#### [Exercise]
Return the records, each one exactly as written.

★ ★ ★ ★ ★ ★ ★

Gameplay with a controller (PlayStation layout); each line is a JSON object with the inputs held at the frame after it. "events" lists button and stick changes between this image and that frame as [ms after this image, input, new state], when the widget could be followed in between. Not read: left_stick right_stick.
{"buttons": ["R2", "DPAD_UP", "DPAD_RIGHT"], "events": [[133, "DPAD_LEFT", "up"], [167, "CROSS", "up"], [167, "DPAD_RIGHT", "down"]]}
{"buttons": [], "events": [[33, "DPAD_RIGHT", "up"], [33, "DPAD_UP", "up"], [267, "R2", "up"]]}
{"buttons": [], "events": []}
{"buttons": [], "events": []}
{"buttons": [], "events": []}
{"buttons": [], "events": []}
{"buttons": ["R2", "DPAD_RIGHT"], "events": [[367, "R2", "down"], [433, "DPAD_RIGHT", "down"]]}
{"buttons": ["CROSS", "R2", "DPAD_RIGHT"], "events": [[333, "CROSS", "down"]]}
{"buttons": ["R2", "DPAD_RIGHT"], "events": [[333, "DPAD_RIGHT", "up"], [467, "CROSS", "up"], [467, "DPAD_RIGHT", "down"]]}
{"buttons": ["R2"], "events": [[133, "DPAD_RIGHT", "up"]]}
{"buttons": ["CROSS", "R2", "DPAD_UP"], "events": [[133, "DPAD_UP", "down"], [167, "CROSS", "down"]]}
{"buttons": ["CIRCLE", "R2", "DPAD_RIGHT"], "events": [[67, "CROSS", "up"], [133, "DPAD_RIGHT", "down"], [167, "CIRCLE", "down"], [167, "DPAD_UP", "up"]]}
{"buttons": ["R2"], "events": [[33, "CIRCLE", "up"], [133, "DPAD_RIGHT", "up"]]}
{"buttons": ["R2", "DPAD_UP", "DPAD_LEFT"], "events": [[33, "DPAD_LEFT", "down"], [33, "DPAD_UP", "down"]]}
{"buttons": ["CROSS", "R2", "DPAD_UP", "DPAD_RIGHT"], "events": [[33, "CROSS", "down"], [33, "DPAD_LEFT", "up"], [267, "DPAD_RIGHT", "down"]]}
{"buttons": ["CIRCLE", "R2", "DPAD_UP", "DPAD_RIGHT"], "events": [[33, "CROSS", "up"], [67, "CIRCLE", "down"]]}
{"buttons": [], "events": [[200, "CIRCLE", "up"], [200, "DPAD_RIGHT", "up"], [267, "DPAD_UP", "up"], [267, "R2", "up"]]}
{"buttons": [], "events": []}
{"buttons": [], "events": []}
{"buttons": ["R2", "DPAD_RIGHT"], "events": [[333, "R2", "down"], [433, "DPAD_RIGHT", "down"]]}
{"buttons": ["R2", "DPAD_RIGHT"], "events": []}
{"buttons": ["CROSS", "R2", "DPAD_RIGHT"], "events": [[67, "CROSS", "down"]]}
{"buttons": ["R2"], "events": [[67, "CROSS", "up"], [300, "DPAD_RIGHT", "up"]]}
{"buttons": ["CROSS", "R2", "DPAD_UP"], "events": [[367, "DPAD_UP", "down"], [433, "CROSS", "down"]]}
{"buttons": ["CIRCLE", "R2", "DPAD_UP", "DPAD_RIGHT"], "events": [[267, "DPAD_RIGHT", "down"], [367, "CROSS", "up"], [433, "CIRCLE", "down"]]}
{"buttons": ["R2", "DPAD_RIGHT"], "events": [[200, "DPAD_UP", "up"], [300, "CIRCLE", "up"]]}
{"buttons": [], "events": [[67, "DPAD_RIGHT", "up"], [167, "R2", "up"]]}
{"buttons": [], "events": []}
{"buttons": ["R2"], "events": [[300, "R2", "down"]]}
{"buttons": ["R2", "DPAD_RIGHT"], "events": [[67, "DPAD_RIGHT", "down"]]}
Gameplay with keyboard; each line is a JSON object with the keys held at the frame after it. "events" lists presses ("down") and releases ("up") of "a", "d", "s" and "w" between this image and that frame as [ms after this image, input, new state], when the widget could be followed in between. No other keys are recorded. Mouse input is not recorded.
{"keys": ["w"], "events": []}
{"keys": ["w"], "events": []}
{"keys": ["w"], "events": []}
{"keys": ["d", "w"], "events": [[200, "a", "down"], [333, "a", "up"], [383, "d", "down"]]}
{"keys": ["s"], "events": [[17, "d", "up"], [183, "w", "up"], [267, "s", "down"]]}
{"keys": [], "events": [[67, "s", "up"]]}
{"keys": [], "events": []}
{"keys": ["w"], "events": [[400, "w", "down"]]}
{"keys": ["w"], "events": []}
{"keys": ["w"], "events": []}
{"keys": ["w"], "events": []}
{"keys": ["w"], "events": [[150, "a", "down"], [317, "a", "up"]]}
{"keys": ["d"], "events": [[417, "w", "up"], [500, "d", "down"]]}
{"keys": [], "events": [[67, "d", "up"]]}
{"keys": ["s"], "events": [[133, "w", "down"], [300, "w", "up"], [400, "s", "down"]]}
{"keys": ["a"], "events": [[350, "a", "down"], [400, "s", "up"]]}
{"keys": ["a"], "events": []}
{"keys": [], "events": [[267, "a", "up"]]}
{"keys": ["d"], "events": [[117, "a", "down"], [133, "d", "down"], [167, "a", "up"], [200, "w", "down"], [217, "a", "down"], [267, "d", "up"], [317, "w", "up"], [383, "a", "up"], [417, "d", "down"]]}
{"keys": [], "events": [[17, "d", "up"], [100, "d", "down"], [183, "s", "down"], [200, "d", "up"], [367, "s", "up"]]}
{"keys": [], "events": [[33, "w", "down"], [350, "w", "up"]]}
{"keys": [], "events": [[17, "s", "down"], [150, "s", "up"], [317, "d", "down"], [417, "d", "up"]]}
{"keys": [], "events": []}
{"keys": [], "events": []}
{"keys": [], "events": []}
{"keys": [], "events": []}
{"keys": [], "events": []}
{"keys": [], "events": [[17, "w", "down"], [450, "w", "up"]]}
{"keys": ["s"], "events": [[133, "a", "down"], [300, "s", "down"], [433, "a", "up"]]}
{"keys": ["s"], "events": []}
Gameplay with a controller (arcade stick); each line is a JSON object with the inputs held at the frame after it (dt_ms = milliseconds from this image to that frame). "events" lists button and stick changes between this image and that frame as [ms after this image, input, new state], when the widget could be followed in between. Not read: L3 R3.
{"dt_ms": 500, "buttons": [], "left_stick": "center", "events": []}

★ ★ ★ ★ ★ ★ ★

#### [Your response]
Gameplay with a controller (PlayStation layout); each line is a JSON object with the inputs held at the frame after it. "events" lists button and stick changes between this image and that frame as [ms after this image, input, new state], when the widget could be followed in between. Not read: left_stick right_stick.
{"buttons": ["R2", "DPAD_UP", "DPAD_RIGHT"], "events": [[133, "DPAD_LEFT", "up"], [167, "CROSS", "up"], [167, "DPAD_RIGHT", "down"]]}
{"buttons": [], "events": [[33, "DPAD_RIGHT", "up"], [33, "DPAD_UP", "up"], [267, "R2", "up"]]}
{"buttons": [], "events": []}
{"buttons": [], "events": []}
{"buttons": [], "events": []}
{"buttons": [], "events": []}
{"buttons": ["R2", "DPAD_RIGHT"], "events": [[367, "R2", "down"], [433, "DPAD_RIGHT", "down"]]}
{"buttons": ["CROSS", "R2", "DPAD_RIGHT"], "events": [[333, "CROSS", "down"]]}
{"buttons": ["R2", "DPAD_RIGHT"], "events": [[333, "DPAD_RIGHT", "up"], [467, "CROSS", "up"], [467, "DPAD_RIGHT", "down"]]}
{"buttons": ["R2"], "events": [[133, "DPAD_RIGHT", "up"]]}
{"buttons": ["CROSS", "R2", "DPAD_UP"], "events": [[133, "DPAD_UP", "down"], [167, "CROSS", "down"]]}
{"buttons": ["CIRCLE", "R2", "DPAD_RIGHT"], "events": [[67, "CROSS", "up"], [133, "DPAD_RIGHT", "down"], [167, "CIRCLE", "down"], [167, "DPAD_UP", "up"]]}
{"buttons": ["R2"], "events": [[33, "CIRCLE", "up"], [133, "DPAD_RIGHT", "up"]]}
{"buttons": ["R2", "DPAD_UP", "DPAD_LEFT"], "events": [[33, "DPAD_LEFT", "down"], [33, "DPAD_UP", "down"]]}
{"buttons": ["CROSS", "R2", "DPAD_UP", "DPAD_RIGHT"], "events": [[33, "CROSS", "down"], [33, "DPAD_LEFT", "up"], [267, "DPAD_RIGHT", "down"]]}
{"buttons": ["CIRCLE", "R2", "DPAD_UP", "DPAD_RIGHT"], "events": [[33, "CROSS", "up"], [67, "CIRCLE", "down"]]}
{"buttons": [], "events": [[200, "CIRCLE", "up"], [200, "DPAD_RIGHT", "up"], [267, "DPAD_UP", "up"], [267, "R2", "up"]]}
{"buttons": [], "events": []}
{"buttons": [], "events": []}
{"buttons": ["R2", "DPAD_RIGHT"], "events": [[333, "R2", "down"], [433, "DPAD_RIGHT", "down"]]}
{"buttons": ["R2", "DPAD_RIGHT"], "events": []}
{"buttons": ["CROSS", "R2", "DPAD_RIGHT"], "events": [[67, "CROSS", "down"]]}
{"buttons": ["R2"], "events": [[67, "CROSS", "up"], [300, "DPAD_RIGHT", "up"]]}
{"buttons": ["CROSS", "R2", "DPAD_UP"], "events": [[367, "DPAD_UP", "down"], [433, "CROSS", "down"]]}
{"buttons": ["CIRCLE", "R2", "DPAD_UP", "DPAD_RIGHT"], "events": [[267, "DPAD_RIGHT", "down"], [367, "CROSS", "up"], [433, "CIRCLE", "down"]]}
{"buttons": ["R2", "DPAD_RIGHT"], "events": [[200, "DPAD_UP", "up"], [300, "CIRCLE", "up"]]}
{"buttons": [], "events": [[67, "DPAD_RIGHT", "up"], [167, "R2", "up"]]}
{"buttons": [], "events": []}
{"buttons": ["R2"], "events": [[300, "R2", "down"]]}
{"buttons": ["R2", "DPAD_RIGHT"], "events": [[67, "DPAD_RIGHT", "down"]]}
Gameplay with keyboard; each line is a JSON object with the keys held at the frame after it. "events" lists presses ("down") and releases ("up") of "a", "d", "s" and "w" between this image and that frame as [ms after this image, input, new state], when the widget could be followed in between. No other keys are recorded. Mouse input is not recorded.
{"keys": ["w"], "events": []}
{"keys": ["w"], "events": []}
{"keys": ["w"], "events": []}
{"keys": ["d", "w"], "events": [[200, "a", "down"], [333, "a", "up"], [383, "d", "down"]]}
{"keys": ["s"], "events": [[17, "d", "up"], [183, "w", "up"], [267, "s", "down"]]}
{"keys": [], "events": [[67, "s", "up"]]}
{"keys": [], "events": []}
{"keys": ["w"], "events": [[400, "w", "down"]]}
{"keys": ["w"], "events": []}
{"keys": ["w"], "events": []}
{"keys": ["w"], "events": []}
{"keys": ["w"], "events": [[150, "a", "down"], [317, "a", "up"]]}
{"keys": ["d"], "events": [[417, "w", "up"], [500, "d", "down"]]}
{"keys": [], "events": [[67, "d", "up"]]}
{"keys": ["s"], "events": [[133, "w", "down"], [300, "w", "up"], [400, "s", "down"]]}
{"keys": ["a"], "events": [[350, "a", "down"], [400, "s", "up"]]}
{"keys": ["a"], "events": []}
{"keys": [], "events": [[267, "a", "up"]]}
{"keys": ["d"], "events": [[117, "a", "down"], [133, "d", "down"], [167, "a", "up"], [200, "w", "down"], [217, "a", "down"], [267, "d", "up"], [317, "w", "up"], [383, "a", "up"], [417, "d", "down"]]}
{"keys": [], "events": [[17, "d", "up"], [100, "d", "down"], [183, "s", "down"], [200, "d", "up"], [367, "s", "up"]]}
{"keys": [], "events": [[33, "w", "down"], [350, "w", "up"]]}
{"keys": [], "events": [[17, "s", "down"], [150, "s", "up"], [317, "d", "down"], [417, "d", "up"]]}
{"keys": [], "events": []}
{"keys": [], "events": []}
{"keys": [], "events": []}
{"keys": [], "events": []}
{"keys": [], "events": []}
{"keys": [], "events": [[17, "w", "down"], [450, "w", "up"]]}
{"keys": ["s"], "events": [[133, "a", "down"], [300, "s", "down"], [433, "a", "up"]]}
{"keys": ["s"], "events": []}
Gameplay with a controller (arcade stick); each line is a JSON object with the inputs held at the frame after it (dt_ms = milliseconds from this image to that frame). "events" lists button and stick changes between this image and that frame as [ms after this image, input, new state], when the widget could be followed in between. Not read: L3 R3.
{"dt_ms": 500, "buttons": [], "left_stick": "center", "events": []}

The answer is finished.